Wurde die nach § 766 BGB erforderliche Schriftform beachtet, wenn der Bürge seine Unterschrift blanko abgegeben hat und die Erklärung erst später durch Dritte vervollständigt wurde?
Bisherige Rspr des BGH
Nach bisheriger Rechtsprechung des BGH ist die Bürgschaft formgerecht erteilt, wenn der Gläubiger im Besitz einer Urkunde ist, welche alle nach dem Gesetz erforderlichen Angaben enthält.
Den Anforderungen des § 766 war entsprochen, wenn der Bürge die Unterschrift leistet und die Urkunde nachträglich mit seinem Willen von einem hierzu ermächtigten Dritten durch Einfügung der erforderlichen Angaben ergänzt wird.
Neue Rspr des BGH
Der BGH hat aber - soweit es die Bürgschaft betrifft - seine Rechtsprechung geändert, da sie Sinn und Zweck der Formenstrenge des Bürgschaftsrechts nicht gerecht wird.
Da der Bürge ein erhebliches Risiko eingehe, müsse er sich dieses Risiko auch durch die Form des § 766 bewusst machen (Warnfunktion).

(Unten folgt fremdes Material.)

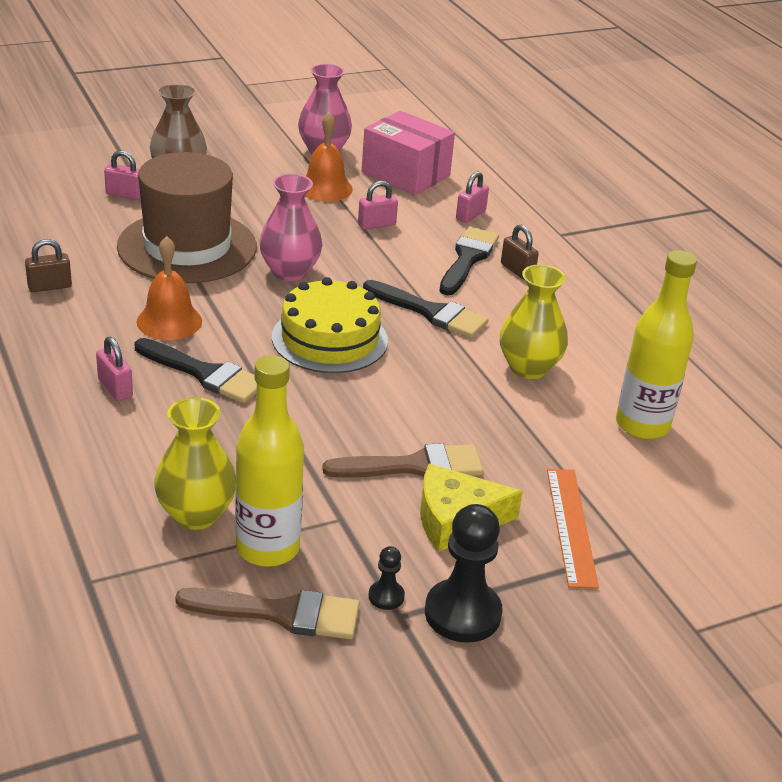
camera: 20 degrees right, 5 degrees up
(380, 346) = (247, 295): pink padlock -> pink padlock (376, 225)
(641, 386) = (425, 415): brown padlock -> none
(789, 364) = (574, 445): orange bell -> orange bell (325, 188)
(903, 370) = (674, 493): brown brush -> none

Eine formlose Bevollmächtigung eines Dritten sei daher trotz § 167 II mit dem Sinn und Zweck des § 766 nicht vereinbar.
Es gelten somit folgende Grundsätze:
Eine formbedürftige Bürgschaft kann nicht in der Weise erteilt werden, daß der Bürge eine Blankounterschrift leistet und einen anderen mündlich ermächtigt, die Urkunde zu ergänzen (Abweichung von § 167 II).

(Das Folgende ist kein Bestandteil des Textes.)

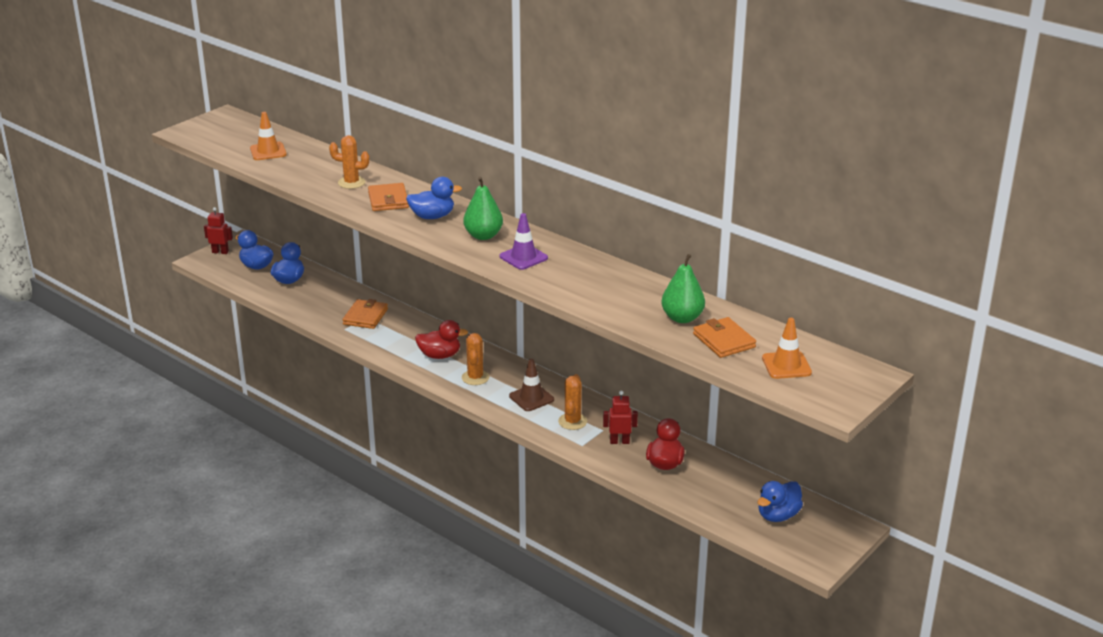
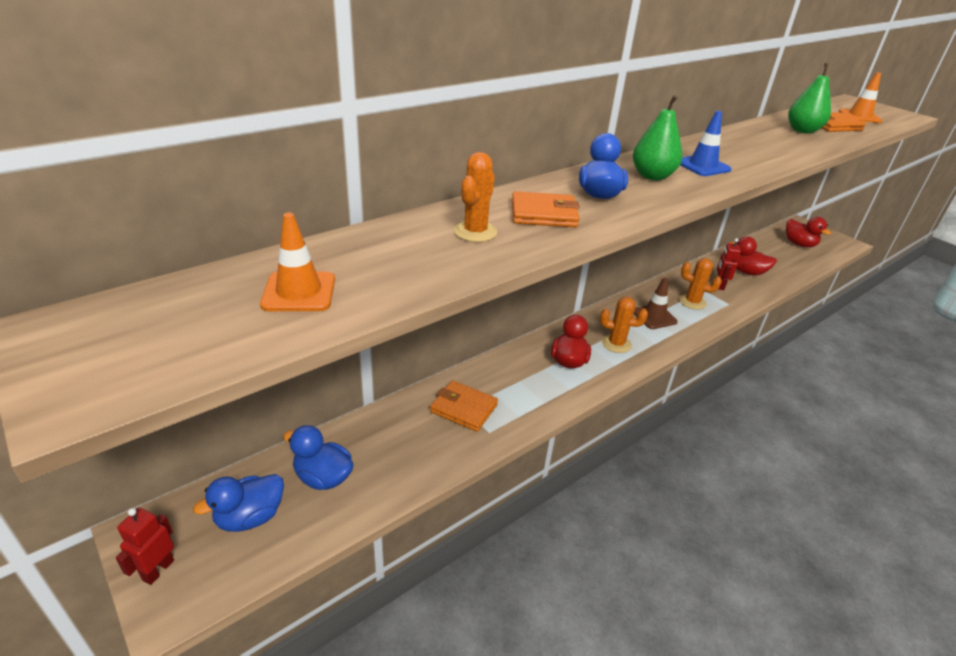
camera: 80 degrees left, 5 degrees up
(523, 257) = (702, 166): purple traffic cone -> blue traffic cone
(778, 515) = (799, 244): blue duck -> red duck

Wer nicht Kaufmann ist, kann einen anderen zur Erteilung einer Bürgschaft wirksam nur schriftlich bevollmächtigen. Bei formbedürftigen Bürgschaften ist es daher generell gerechtfertigt, die Vollmacht zur Abgabe der entsprechenden WE oder die Befugnis zur Ergänzung des Blanketts der Schriftform zu unterwerfen. Der Zweck der Schutzvorschrift des § 766, dem Bürgen Inhalt und Umfang seiner Haftung deutlich vor Augen zu führen, würde ausgehöhlt, wenn man es ausreichen ließe, daß der Bürge die Unterschrift auf ein Papier setzt, welches nicht sämtliche notwendigen Erklärungstatbestände enthält, und einen Dritten - insbesondere Haupt-schuldner und Gläubiger - mündlich ermächtigt, die fehlenden Angaben nachzuholen.
Gibt der Bürge eine Blankounterschrift ohne formgerechte Vollmacht oder Ermächtigung aus der Hand, haftet er aber gegenüber dem Gläubiger, der eine vollständige Urkunde erhält und ihr nicht ansehen kann, daß sie durch einen anderen ergänzt wurde (§ 172 II analog), nach Rechtsscheinsgrundsätzen.

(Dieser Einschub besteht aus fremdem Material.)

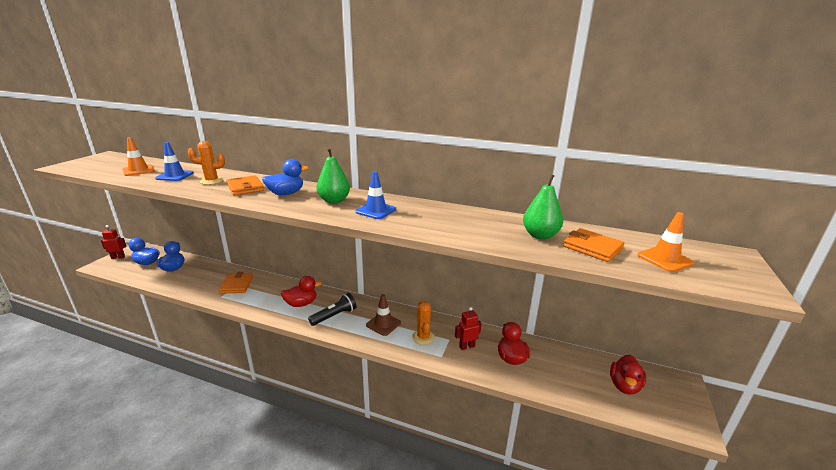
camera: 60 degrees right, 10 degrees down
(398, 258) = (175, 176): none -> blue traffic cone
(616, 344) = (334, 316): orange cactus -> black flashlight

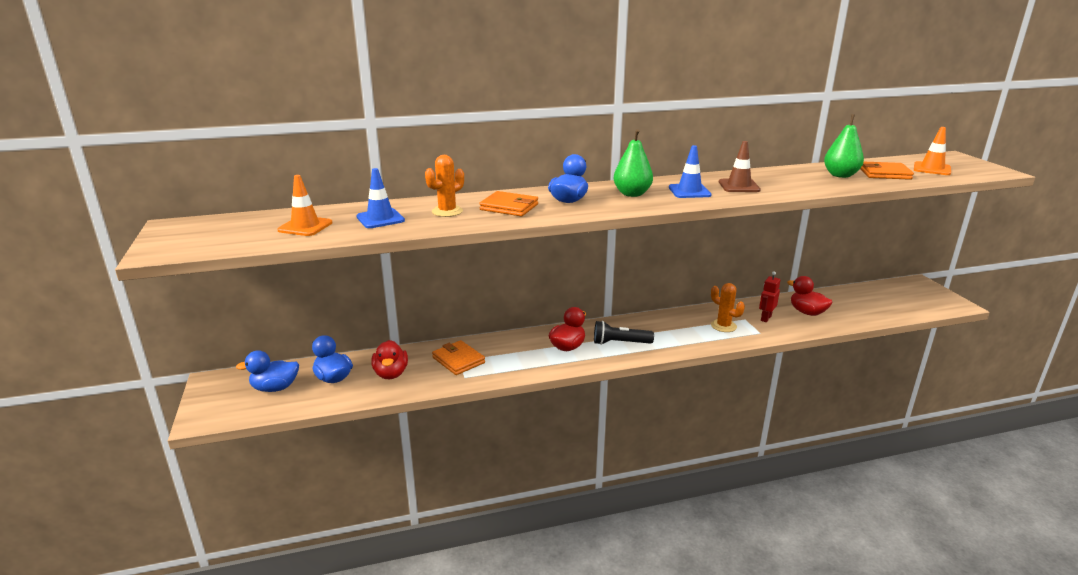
camera: 35 degrees left, 0 degrees up
(118, 257) = (209, 400): red robot -> none
(334, 316) = (620, 343): black flashlight -> black flashlight turned 105 degrees counterclockwise
(383, 324) = (674, 330): brown traffic cone -> brown traffic cone (739, 186)
(624, 386) = (894, 298): red duck -> red duck (391, 374)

Schutzbedürftig ist indessen nur derjenige, der eine vollständige Urkunde erhält und annehmen darf, die Erklärung stamme vom Bürgen selbst, der Urkunde also die Ergänzung durch den nicht wirksam ermächtigten Dritten nicht ansehen kann.
Dies gilt allerdings nicht, wenn die Bürgschaftserklärung vom Gläubiger selbst in wesentlichen Teilen ausgefüllt wurde.